Look below and pull out each line with the word "result".

*** Opening Task material ***

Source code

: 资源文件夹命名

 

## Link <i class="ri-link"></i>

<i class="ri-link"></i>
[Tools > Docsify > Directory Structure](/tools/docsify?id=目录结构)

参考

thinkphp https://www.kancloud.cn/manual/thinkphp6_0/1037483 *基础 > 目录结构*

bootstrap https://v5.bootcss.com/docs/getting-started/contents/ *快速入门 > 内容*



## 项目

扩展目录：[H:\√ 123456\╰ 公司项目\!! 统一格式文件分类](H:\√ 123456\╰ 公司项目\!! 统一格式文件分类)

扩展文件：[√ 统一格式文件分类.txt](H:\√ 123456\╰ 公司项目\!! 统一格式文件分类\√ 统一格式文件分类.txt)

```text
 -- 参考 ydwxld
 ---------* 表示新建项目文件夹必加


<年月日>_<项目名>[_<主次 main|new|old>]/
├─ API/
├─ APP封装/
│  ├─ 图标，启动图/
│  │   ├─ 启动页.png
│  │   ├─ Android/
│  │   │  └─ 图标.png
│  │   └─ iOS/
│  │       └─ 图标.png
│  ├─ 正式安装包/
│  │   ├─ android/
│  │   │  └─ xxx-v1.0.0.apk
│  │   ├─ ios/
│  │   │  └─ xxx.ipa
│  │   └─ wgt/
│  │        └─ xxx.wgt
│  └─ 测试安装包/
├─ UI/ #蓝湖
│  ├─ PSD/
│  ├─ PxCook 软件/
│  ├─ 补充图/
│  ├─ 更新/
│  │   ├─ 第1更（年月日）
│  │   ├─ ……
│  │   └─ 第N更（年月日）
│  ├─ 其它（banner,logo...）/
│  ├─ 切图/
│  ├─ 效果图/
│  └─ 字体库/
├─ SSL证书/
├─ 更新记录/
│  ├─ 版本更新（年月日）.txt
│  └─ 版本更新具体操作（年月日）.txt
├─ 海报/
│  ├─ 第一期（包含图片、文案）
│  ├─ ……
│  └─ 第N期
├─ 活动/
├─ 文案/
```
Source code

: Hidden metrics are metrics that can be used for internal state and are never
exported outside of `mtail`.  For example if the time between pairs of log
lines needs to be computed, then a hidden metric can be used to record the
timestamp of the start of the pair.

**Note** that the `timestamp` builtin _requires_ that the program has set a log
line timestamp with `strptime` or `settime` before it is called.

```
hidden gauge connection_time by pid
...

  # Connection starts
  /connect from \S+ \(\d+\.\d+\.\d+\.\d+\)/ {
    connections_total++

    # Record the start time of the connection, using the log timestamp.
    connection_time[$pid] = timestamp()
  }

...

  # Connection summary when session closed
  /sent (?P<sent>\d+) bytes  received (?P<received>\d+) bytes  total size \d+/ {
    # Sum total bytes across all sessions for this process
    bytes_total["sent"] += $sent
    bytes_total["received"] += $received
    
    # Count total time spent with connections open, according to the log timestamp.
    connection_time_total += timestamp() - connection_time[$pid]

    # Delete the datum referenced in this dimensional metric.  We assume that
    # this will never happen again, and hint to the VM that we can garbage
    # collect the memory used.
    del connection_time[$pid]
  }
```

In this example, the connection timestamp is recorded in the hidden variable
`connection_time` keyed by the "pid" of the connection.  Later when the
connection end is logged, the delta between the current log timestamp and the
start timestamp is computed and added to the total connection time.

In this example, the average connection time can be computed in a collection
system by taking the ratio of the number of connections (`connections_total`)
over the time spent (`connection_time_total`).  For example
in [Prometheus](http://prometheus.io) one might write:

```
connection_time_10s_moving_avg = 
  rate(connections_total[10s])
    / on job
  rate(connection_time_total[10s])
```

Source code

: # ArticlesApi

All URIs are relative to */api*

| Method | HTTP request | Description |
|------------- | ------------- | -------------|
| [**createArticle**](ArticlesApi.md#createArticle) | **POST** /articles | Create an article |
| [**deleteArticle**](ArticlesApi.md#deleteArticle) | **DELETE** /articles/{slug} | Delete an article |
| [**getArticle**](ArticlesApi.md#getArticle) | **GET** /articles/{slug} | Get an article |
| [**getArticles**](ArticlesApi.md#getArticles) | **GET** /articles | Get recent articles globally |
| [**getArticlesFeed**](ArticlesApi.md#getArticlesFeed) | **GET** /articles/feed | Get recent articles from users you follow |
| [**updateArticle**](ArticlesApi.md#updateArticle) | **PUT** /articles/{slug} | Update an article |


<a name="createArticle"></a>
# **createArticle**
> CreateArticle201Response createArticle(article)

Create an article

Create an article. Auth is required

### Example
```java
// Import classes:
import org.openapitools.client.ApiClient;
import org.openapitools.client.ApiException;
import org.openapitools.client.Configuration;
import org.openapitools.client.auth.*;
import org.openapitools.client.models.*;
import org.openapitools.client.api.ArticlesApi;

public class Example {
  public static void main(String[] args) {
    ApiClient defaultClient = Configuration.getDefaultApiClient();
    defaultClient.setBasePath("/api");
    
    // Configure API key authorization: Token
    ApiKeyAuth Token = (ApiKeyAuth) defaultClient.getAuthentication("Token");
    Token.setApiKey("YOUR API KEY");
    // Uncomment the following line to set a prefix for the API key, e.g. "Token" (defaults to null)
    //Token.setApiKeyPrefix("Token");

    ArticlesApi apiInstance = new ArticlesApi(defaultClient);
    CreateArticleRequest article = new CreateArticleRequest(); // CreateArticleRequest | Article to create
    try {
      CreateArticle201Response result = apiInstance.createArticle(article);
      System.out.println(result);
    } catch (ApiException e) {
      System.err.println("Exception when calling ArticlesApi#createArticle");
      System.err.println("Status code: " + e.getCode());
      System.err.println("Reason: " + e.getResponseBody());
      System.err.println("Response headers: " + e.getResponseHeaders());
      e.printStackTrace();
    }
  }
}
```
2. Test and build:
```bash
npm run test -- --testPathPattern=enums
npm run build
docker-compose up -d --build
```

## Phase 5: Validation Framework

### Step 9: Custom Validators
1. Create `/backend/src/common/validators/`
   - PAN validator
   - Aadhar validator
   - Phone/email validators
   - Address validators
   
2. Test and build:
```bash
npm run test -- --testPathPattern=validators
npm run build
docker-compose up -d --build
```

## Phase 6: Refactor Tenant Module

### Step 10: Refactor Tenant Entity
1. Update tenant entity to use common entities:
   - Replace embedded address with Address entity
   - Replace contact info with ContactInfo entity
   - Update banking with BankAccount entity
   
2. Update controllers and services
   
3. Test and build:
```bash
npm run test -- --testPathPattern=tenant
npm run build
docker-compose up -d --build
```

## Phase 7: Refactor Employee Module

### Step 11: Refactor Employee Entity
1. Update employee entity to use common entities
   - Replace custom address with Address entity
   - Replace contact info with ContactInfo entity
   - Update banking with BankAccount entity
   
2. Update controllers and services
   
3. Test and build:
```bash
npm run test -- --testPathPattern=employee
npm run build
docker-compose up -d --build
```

*** Closing Task material ***

Response below ->
      CreateArticle201Response result = apiInstance.createArticle(article);
      System.out.println(result);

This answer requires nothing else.